K_Indirection

Stratégies de vérité
dans l’Encyclopédie de Diderot et  D’Alembert (1751-1772)

Comment se jouer d’une censure despotique ?
Indirection : Les « articles détournés » de l’
Encyclopédie

La stratégie d’indirection des encyclopédistes est explicitée par Condorcet, un des collaborateurs de L’Encyclopédie.

[L’Encyclopédie], « est un dépôt où ceux qui n’ont pas le temps de se former une idée d’après eux-mêmes, devaient aller chercher celles qu’avaient eues les hommes les plus éclairés et les plus célèbres ; dans lequel  enfin des erreurs respectées seraient ou  trahies par la faiblesse de leurs preuves ou ébranlées par le seul voisinage des vérités qui en sapent le fondement.
Condorcet, Vie de Voltaire. 1798.
Cité d’après les Œuvres complètes de Voltaire. Tome I. Paris, Ozanne, 1838, p. 27-28.
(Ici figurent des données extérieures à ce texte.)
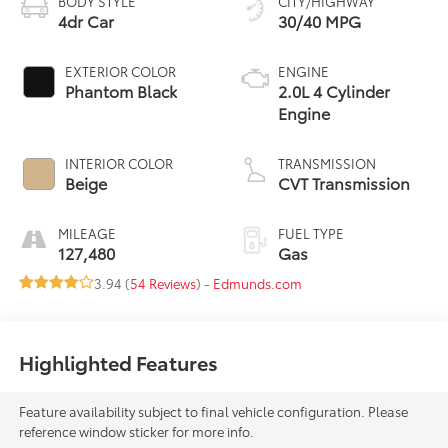
BODY STYLE
CITY/HIGHWAY
4dr Car
30/40 MPG
EXTERIOR COLOR
ENGINE
Phantom Black
2.0L 4 Cylinder
Engine
INTERIOR COLOR
TRANSMISSION
Beige
CVT Transmission
MILEAGE
FUEL TYPE
127,480
Gas
3.94 (
54 Reviews
) -
Edmunds.com
Highlighted Features
Feature availability subject to final vehicle configuration. Please
reference window sticker for more info.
Un argument faible pour P affaiblit P ,  et une réfutation faible d’ une position renforce cette position, V. Paradoxes de l’argumentation ; Loi de discours.
Les effets du mélange d’erreur et de vérité sont contrastés.
— Un peu de vérité mélangé au mensonge fait passer le mensonge.
— Juxtaposée à une erreur , la vérité ébranle l’erreur : alors que dans le cas du révisionnisme, l’erreur tente d’ébranler la vérité durement acquise, dans le cas de l’Encyclopédie, la vérité ébranle l’erreur traditionnelle.
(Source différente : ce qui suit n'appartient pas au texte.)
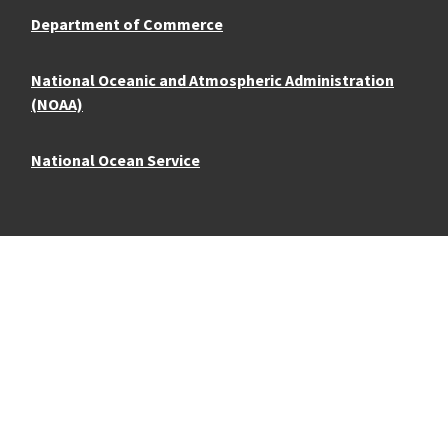
Department of Commerce
National Oceanic and Atmospheric Administration
(NOAA)
National Ocean Service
L’éditeur de Diderot, Jacques-André Naigeon, accompagne l’article de l’Encyclopédie « Mosaïque et chrétienne philosophie », rédigé par Diderot, de l’avertissement suivant à propos du contraste   entre les termes « si mesurés, si respectueux » de l’article et « les principes philosophiques » de leur auteur

Diderot n’avait donc pour ce qu’il appelle ici très pieusement les saintes écritures, qu’un respect apparent, et à proprement parler, de pure circonstance et il pensait même avec un savant théologal* dont les paroles sont remarquables, que toutes les religions ont cela, qu’elles sont étranges et horribles au sens commun : mais il écrivait sous le règne d’un tyran jaloux de son autorité à qui les prêtres répétaient sans cesse qu’il se rendrait d’autant plus puissant, qu’il saurait mieux faire respecter la religion, c’est-à-dire ses ministres. Il ne se dissimulait pas tout ce qu’il avait à craindre de ces apôtres du mensonge (p. 411)
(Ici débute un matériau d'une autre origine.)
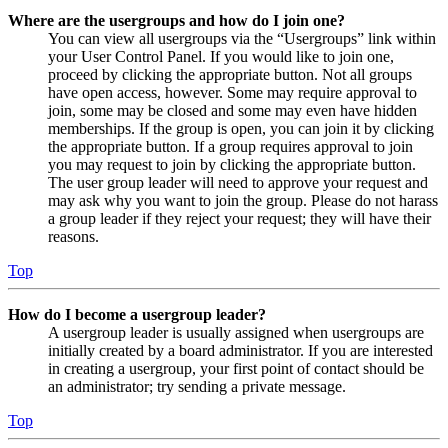
Where are the usergroups and how do I join one?
You can view all usergroups via the “Usergroups” link within
your User Control Panel. If you would like to join one,
proceed by clicking the appropriate button. Not all groups
have open access, however. Some may require approval to
join, some may be closed and some may even have hidden
memberships. If the group is open, you can join it by clicking
the appropriate button. If a group requires approval to join
you may request to join by clicking the appropriate button.
The user group leader will need to approve your request and
may ask why you want to join the group. Please do not harass
a group leader if they reject your request; they will have their
reasons.
Top
How do I become a usergroup leader?
A usergroup leader is usually assigned when usergroups are
initially created by a board administrator. If you are interested
in creating a usergroup, your first point of contact should be
an administrator; try sending a private message.
Top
[Diderot]  s’exprime avec la même circonspection dans tous les articles où il était à peu près sûr que ses ennemis iraient chercher curieusement* sa profession de foi mais dans d’autres articles détournés & dont les titres assez insignifiants semblent ne rien promettre de philosophique, il foule aux pieds ces mêmes préjugés religieux avec d’autant plus de mépris qu’il avait été forcé de les respecter ailleurs. (p. 412-413)

(*) professeur de théologie
(*) avec grand soin

Naigeon, Œuvres de Denis Diderot. publiées, sur les manuscrits de l’auteur, par Jacques-André Naigeon. T. VI. Paris, Desray et Deterville, An VI – 1798 ; p. 411-413.